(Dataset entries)
^^^^^^^^^^^^^^^^

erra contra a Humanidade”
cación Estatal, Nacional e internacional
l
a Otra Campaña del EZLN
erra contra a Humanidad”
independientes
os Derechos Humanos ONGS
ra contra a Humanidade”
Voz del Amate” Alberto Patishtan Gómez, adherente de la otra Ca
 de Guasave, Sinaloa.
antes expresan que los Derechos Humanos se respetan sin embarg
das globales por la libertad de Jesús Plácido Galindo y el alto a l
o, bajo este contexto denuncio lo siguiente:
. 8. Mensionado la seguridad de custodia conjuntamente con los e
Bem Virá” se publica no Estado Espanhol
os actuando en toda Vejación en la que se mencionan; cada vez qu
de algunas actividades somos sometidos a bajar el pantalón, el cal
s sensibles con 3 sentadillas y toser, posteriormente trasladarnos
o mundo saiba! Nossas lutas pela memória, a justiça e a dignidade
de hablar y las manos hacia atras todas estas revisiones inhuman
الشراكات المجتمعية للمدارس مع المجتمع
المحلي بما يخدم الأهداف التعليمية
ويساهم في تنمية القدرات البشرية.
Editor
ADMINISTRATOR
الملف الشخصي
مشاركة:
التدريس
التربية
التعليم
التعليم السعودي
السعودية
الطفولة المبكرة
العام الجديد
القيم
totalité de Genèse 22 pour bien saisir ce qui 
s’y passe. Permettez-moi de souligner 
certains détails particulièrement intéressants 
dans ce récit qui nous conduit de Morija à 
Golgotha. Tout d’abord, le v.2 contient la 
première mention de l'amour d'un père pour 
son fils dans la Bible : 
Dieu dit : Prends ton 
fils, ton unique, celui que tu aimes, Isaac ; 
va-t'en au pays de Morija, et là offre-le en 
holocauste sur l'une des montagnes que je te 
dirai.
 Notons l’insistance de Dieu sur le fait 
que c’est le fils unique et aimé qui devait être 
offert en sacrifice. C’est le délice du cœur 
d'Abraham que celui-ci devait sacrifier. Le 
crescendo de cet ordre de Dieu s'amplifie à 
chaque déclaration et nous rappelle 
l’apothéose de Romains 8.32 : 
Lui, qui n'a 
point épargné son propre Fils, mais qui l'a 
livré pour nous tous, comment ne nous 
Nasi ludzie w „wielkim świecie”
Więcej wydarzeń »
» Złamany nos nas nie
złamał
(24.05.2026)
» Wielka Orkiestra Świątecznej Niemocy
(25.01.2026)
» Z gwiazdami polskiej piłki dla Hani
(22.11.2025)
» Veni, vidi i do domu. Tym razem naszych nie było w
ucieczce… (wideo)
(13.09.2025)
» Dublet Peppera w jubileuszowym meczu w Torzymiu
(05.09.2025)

^^^^^^^^^^^^^^^^

Repeat, without changes, every line from the one that contains "dans ce récit qui nous conduit de Morija à" through the final line of the data.

*Answer section*.
dans ce récit qui nous conduit de Morija à 
Golgotha. Tout d’abord, le v.2 contient la 
première mention de l'amour d'un père pour 
son fils dans la Bible : 
Dieu dit : Prends ton 
fils, ton unique, celui que tu aimes, Isaac ; 
va-t'en au pays de Morija, et là offre-le en 
holocauste sur l'une des montagnes que je te 
dirai.
 Notons l’insistance de Dieu sur le fait 
que c’est le fils unique et aimé qui devait être 
offert en sacrifice. C’est le délice du cœur 
d'Abraham que celui-ci devait sacrifier. Le 
crescendo de cet ordre de Dieu s'amplifie à 
chaque déclaration et nous rappelle 
l’apothéose de Romains 8.32 : 
Lui, qui n'a 
point épargné son propre Fils, mais qui l'a 
livré pour nous tous, comment ne nous 
Nasi ludzie w „wielkim świecie”
Więcej wydarzeń »
» Złamany nos nas nie
złamał
(24.05.2026)
» Wielka Orkiestra Świątecznej Niemocy
(25.01.2026)
» Z gwiazdami polskiej piłki dla Hani
(22.11.2025)
» Veni, vidi i do domu. Tym razem naszych nie było w
ucieczce… (wideo)
(13.09.2025)
» Dublet Peppera w jubileuszowym meczu w Torzymiu
(05.09.2025)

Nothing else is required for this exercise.